São Paulo (AUN - USP) - O futebol de rua e tantas outras atividades de entretenimento realizadas no espaço público estão desaparecendo devido ao crescimento da urbanização nas áreas periféricas. Ao notar tal fato, o mestrando Glauco Roberto Gonçalves da Faculdade de Filosofia, Letras e Ciências Humanas da Universidade de São Paulo (FFLCH-USP), que nasceu na periferia da zona leste da cidade de São Paulo, iniciou sua tese intitulada A crise da cidade em jogo: o futebol na contramão em ruas da Penha.
O geógrafo, formado em 2006 pela FFLCH, conta que a ideia da pesquisa surgiu de suas próprias experiências de infância: “Joguei muito futebol na rua. Era uma brincadeira infantil, uma prática de uso da rua e do tempo”. A experiência de realizar a graduação na zona oeste, longe de casa, o fez refletir: “A ideia foi um pouco consequência da junção das experiências que eu tinha tido da apropriação do espaço da cidade na minha infância em um bairro periférico e os estudos que tive de geografia urbana”.
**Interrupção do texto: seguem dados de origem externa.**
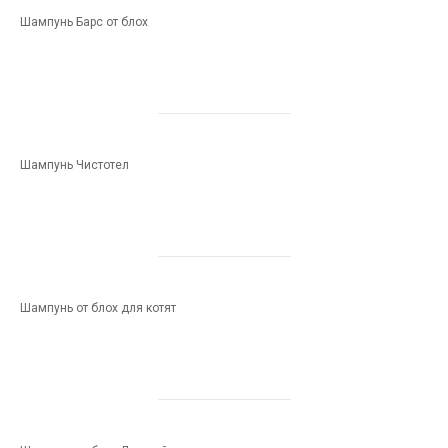
Шампунь Барс от блох
Шампунь Чистотел
Шампунь от блох для котят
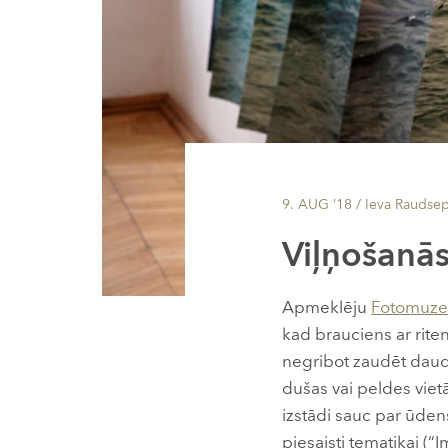
9. AUG ’18
/ Ieva Raudse
Viļņošanā
Apmeklēju
Fotomuze
kad brauciens ar riten
negribot zaudēt daudz 
dušas vai peldes vietā
izstādi sauc par ūden
piesaisti tematikai (“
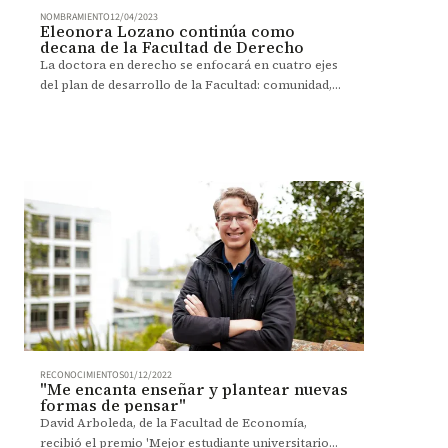
NOMBRAMIENTO
12/04/2023
Eleonora Lozano continúa como
decana de la Facultad de Derecho
La doctora en derecho se enfocará en cuatro ejes
del plan de desarrollo de la Facultad: comunidad,
aprendizaje, impacto y sostenibilidad.
RECONOCIMIENTOS
01/12/2022
"Me encanta enseñar y plantear nuevas
formas de pensar"
David Arboleda, de la Facultad de Economía,
recibió el premio 'Mejor estudiante universitario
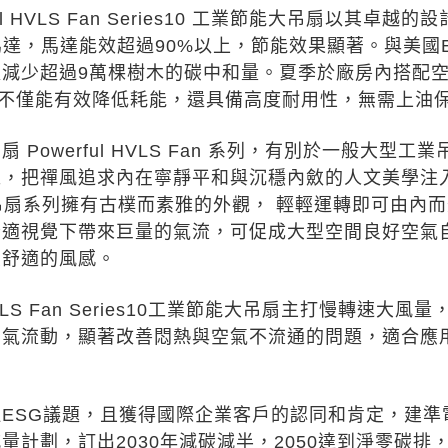
ful HVLS Fan Series10 工業節能大吊扇以
驅馬達，馬達能效超過90%以上，節能效果顯著。與美國
以減少超過9萬棵樹木的碳中和量。夏季於廠房內搭配
%。不僅能有效降低耗能，還具備高度耐用性，無需上油
 Powerful HVLS Fan 系列，有別於一般大
，把禪風追求內在寧靜平和與沉穩內斂的人文美學注入產品
an 吊扇系列擁有古樸而素雅的外觀， 輕輕運轉即可由
舒適視覺下帶來巨量的氣流，可促成大型空間良好空氣
柔舒適的風感。
l HVLS Fan Series10工業節能大吊扇主打慢轉
空氣流動，顯著改善悶熱與空氣不流通的問題，適合應
。
ESG議題，且獲得國際企業客戶的認同和肯定，建準電
量計劃，訂出2030年減碳減半，2050達到淨零碳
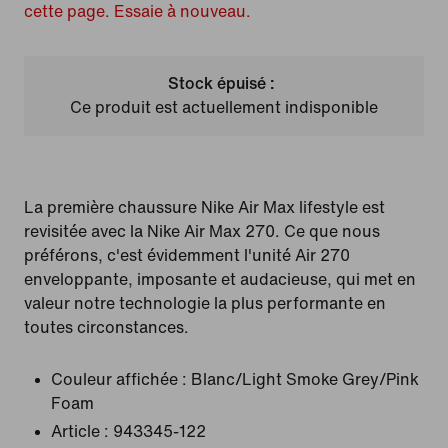
cette page. Essaie à nouveau.
Stock épuisé :
Ce produit est actuellement indisponible
La première chaussure Nike Air Max lifestyle est
revisitée avec la Nike Air Max 270. Ce que nous
préférons, c'est évidemment l'unité Air 270
enveloppante, imposante et audacieuse, qui met en
valeur notre technologie la plus performante en
toutes circonstances.
Couleur affichée :
Blanc/Light Smoke Grey/Pink
Foam
Article :
943345-122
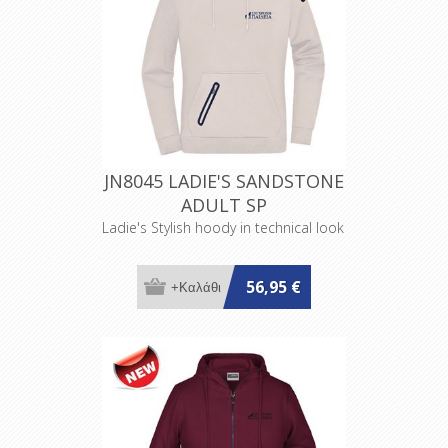
JN8045 LADIE'S SANDSTONE
ADULT SP
Ladie's Stylish hoody in technical look
56,95 €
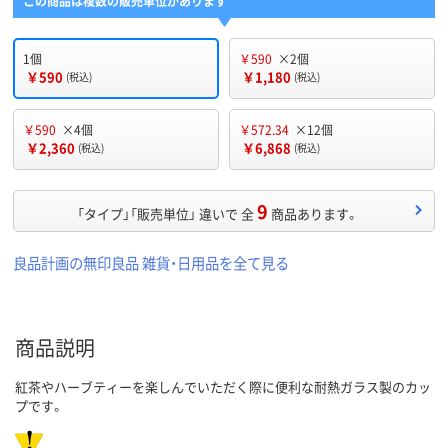
この商品は複数の販売単位があります
1個
￥590
×2個
￥590
￥1,180
(税込)
(税込)
￥590
×4個
￥572.34
×12個
￥2,360
￥6,868
(税込)
(税込)
9
「タイプ」「販売単位」 違いで 全
商品あります。
良品計画の無印良品 雑貨・日用品を全て見る
商品説明
紅茶やハーブティーを楽しんでいただく際に便利な耐熱ガラス製のカッ
プです。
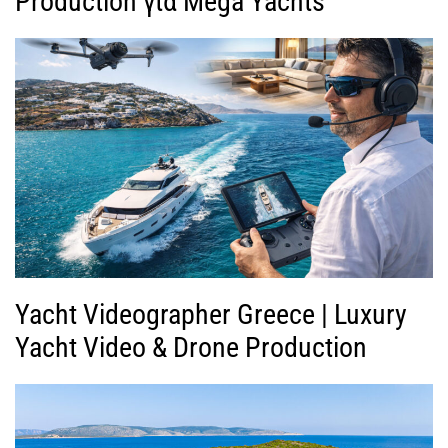
Production για Mega Yachts
Yacht Videographer Greece | Luxury
Yacht Video & Drone Production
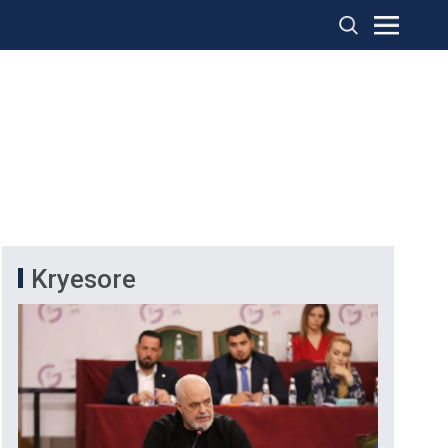
Kryesore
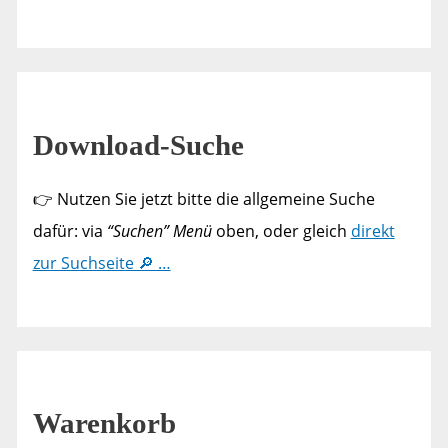
Download-Suche
👉 Nutzen Sie jetzt bitte die allgemeine Suche
dafür: via
“Suchen” Menü
oben, oder gleich
direkt
zur Suchseite 🔎 …
Warenkorb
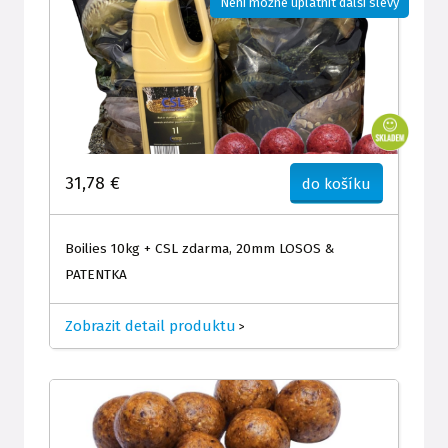
Není možné uplatnit další slevy
31,78 €
do košíku
Boilies 10kg + CSL zdarma, 20mm LOSOS &
PATENTKA
Zobrazit detail produktu
>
Entender a dinâmica e os fenômenos urbanos fascinou Gonçalves já na graduação: “Meu interesse pelo estudo da cidade foi uma combinação entre bons professores e o fato de ter vivido na cidade de São Paulo durante minha vida toda”. O pesquisador acredita que o estudo reflete o autor: “Vivi duas cidades de São Paulo. Dezoito anos na zona leste e dez anos na zona oeste. A cidade já estava em mim, estudá-la também foi um jeito de me estudar, de entender o lugar em que estou”.
Um dos objetivos da realização da pesquisa foi tentar contribuir com um ato que, por vezes, é tão esquecido como a prática do futebol nas ruas: “Imaginei que pudesse ajudar falando de algo que é tão esquecido. O futebol, na rua, junta muitas coisas boas que a infância, a cidade e o esporte podem proporcionar”. Segundo o paulistano, o fato de garotos se juntarem para praticar um esporte demonstra o fator de sociabilidade entre as crianças e a visão da rua como um local não tão perigoso.
Contudo, o futebol não é o foco principal da pesquisa, é o que explica Gonçalves: “Pensei que podia usar o futebol de rua como um termômetro do direito à cidade, da realização da infância na cidade”. Na pesquisa do geógrafo, o esporte funciona como uma ferramenta para conseguir posicionar a infância de um lado e a cidade do outro: “Há o impulso lúdico muito próprio da infância que está sendo cada vez mais limitado por horários específicos. Tem horário certo para brincar, para ir ao inglês, para qualquer atividade”.
A metodologia usada pelo geógrafo consistiu na localização e abordagem dessas crianças jogando nas ruas. “A abordagem foi ocasional, não quis fazer nenhum tipo de tabelamento ou estatística”. Quando encontrava os jovens, Gonçalves perguntava principalmente sobre a frequência dos jogos, quais tipos de jogos eram praticados e as maiores dificuldades de se jogar no local.
A tese se iniciou em junho de 2008 e foi defendida em junho de 2011. Tudo sob orientação da professora da FFLCH, Odette Carvalho de Lima Seabra, que possui seus trabalhos centrados no estudo do bairro. Segundo o geógrafo paulistano, as maiores dificuldades da pesquisa foram certas entrevistas com crianças e a busca por acervos históricos dos bairros periféricos.
Pesquisas que revivem certas práticas esquecidas mostram as perspectivas ruins da cidade. Certas conclusões obtidas pelo paulistano revelam isso: “O uso da rua está em nítido processo de desaparecimento. Nos bairros periféricos ainda há uma possibilidade, mas está ficando muito difícil, no geral”. Outra conclusão importante foi tomada: “O automóvel é um ponto fora da curva na história da cidade. Ele possibilita uma locomoção rápida e prática, porém coloniza a nossa forma de se movimentar”. Segundo Gonçalves, apesar de ser símbolo da modernidade, o automóvel dificulta fundamentalmente certas atividades de lazer realizadas no espaço urbano.